During World War One, while the boys in khaki were battling the enemy overseas, the boys in blue were facing a very different kind of war back home.

The role of New Zealand Police on the home front is the subject of a presentation by Police Museum Director Rowan Carroll to a conference at Victoria University of Wellington, which starts today.

At the time Police had 880 officers. As well as business as usual, they had to enforce a raft of unpopular laws arising from militarisation and take up the slack for other agencies whose staff went to war.    

Their duties included prosecuting seditious acts, discovering and monitoring aliens and, after conscription was introduced in 1916, finding ‘shirkers’.

“Of those 880 officers, 240 were in one-man stations,” says Rowan. “It was a very thin blue line and an indication of how embedded individual officers were in their communities.

“It was a terrible situation to be put into.

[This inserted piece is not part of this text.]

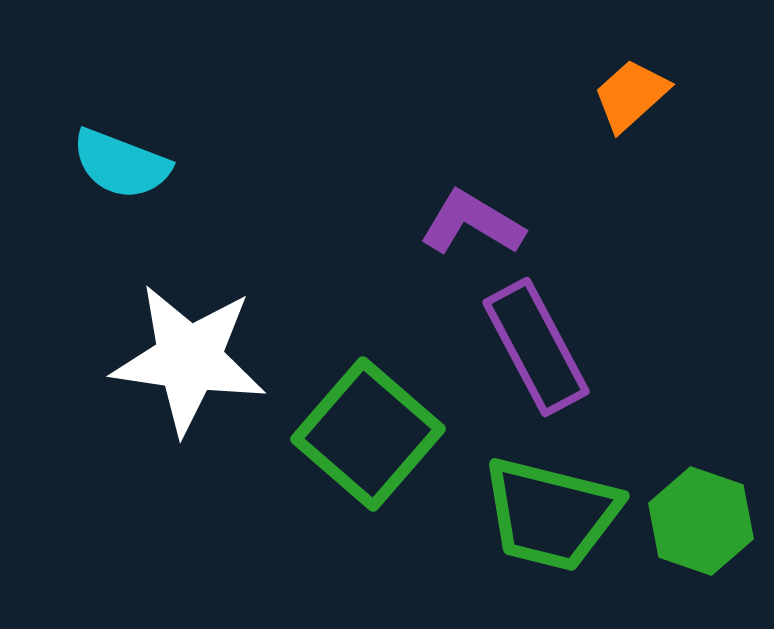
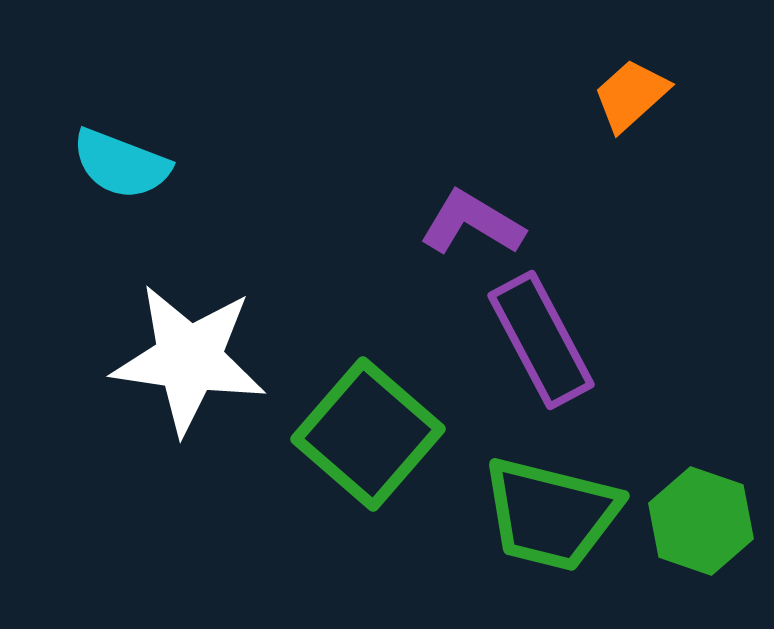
purple rectangle: moved 5 px right, 7 px up
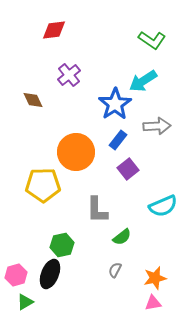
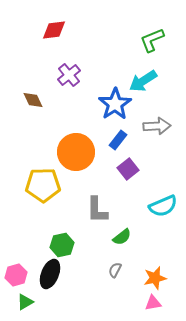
green L-shape: rotated 124 degrees clockwise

They must have felt very conflicted.”

Rowan cites the example of the Codys, a highly popular farming family from Riversdale, Southland, whose members took to the hills rather than compromise their Irish nationalist ideals by fighting for the British Crown.

“They were persecuted. They were such a well-loved family before the war but police had to keep harassing them.” The official persecution continued long after the Armistice.

Rowan’s presentation - Policing the War: New Zealand Police 1914-1918, the invisible military machine – is based on her own research and that of historian Dr Elizabeth Plumridge, conducted for the Police Museum.

The research came about amid preparations to mark the centenary of the start of the war – and questions about why few police stations had honours boards commemorating fallen members.

The answer is that police were not allowed to enlist. To do so involved formally resigning, with loss of seniority and pension. In contrast, other agencies encouraged their staff to enlist, even paying half of their wages while they were away – and while police were performing their duties for them.

Rowan is presenting tomorrow (Friday 1 September) as part of the three-day conference Dissent and the First World War, organised by Victoria’s Stout Research Centre for New Zealand Studies and the Labour History Project.